Personalized Touches: Accessories and Equipment
✅ While the emphasis is on white clothing, players are allowed to add personalized touches through accessories and equipment. Tennis shoes must be predominantly white, but players can add colored soles as long as they are mostly white when viewed from the side. Accessories such as wristbands, headbands, and caps can also feature minimal branding or small colored accents. However, these additional elements should not detract from the predominantly white ensemble.
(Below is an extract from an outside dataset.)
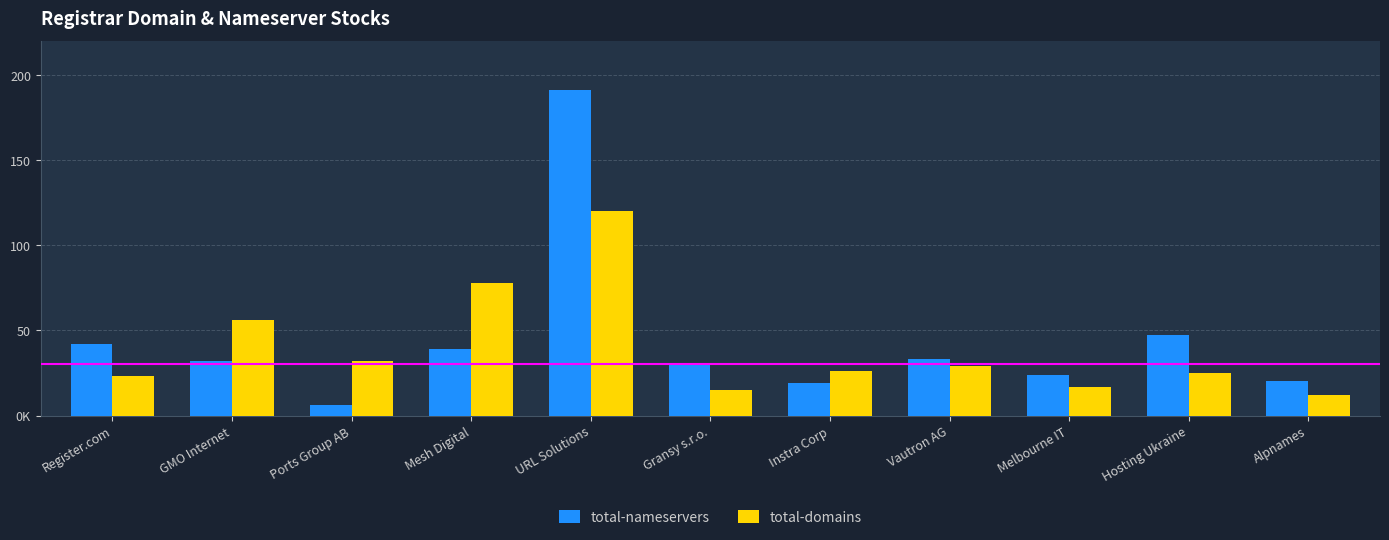

What are all the series names shown in the legend?

total-nameservers, total-domains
As of 2023, Wimbledon now allows women players to wear dark colored undershorts, in an effort to help women who may be menstruating feel more comfortable on the court.
🚫 While tennis shoes must predominantly be white, some players have pushed the limits by wearing shoes with bold or contrasting colors. In 2019, Australian player Nick Kyrgios received a warning for wearing bright orange shoes during his first-round match. In 2022, Kyrgios’ sneaker game sparked controversy again, as he donned bright red Nike shoes and a red hat pre and post-match.
The Wimbledon Effect: Impact and Influence
The Wimbledon dress code has transcended the boundaries of the tournament itself, leaving a lasting impact on tennis fashion worldwide. The all-white tradition has become synonymous with the timeless elegance and grace associated with the sport. As players step onto the hallowed grounds of the All England Lawn Tennis and Croquet Club, their carefully selected white ensembles become a canvas on which they leave their mark, joining the ranks of the legends who have graced the Wimbledon courts throughout history.
The dress code infractions at Wimbledon, although relatively rare, serve as reminders that even the most esteemed tennis tournament is not immune to occasional sartorial controversies. While the All England Lawn Tennis and Croquet Club maintains a strict adherence to tradition and elegance, the evolution of fashion and personal expression can occasionally clash with these guidelines. These instances of dress code breaches, intentional or unintentional, have sparked discussions about the boundaries of tradition and the evolving nature of tennis fashion.Ultimately, any dress code infractions at Wimbledon serve as a testament to the delicate balance between honoring the tournament's prestigious history and embracing the changing landscape of sport and fashion.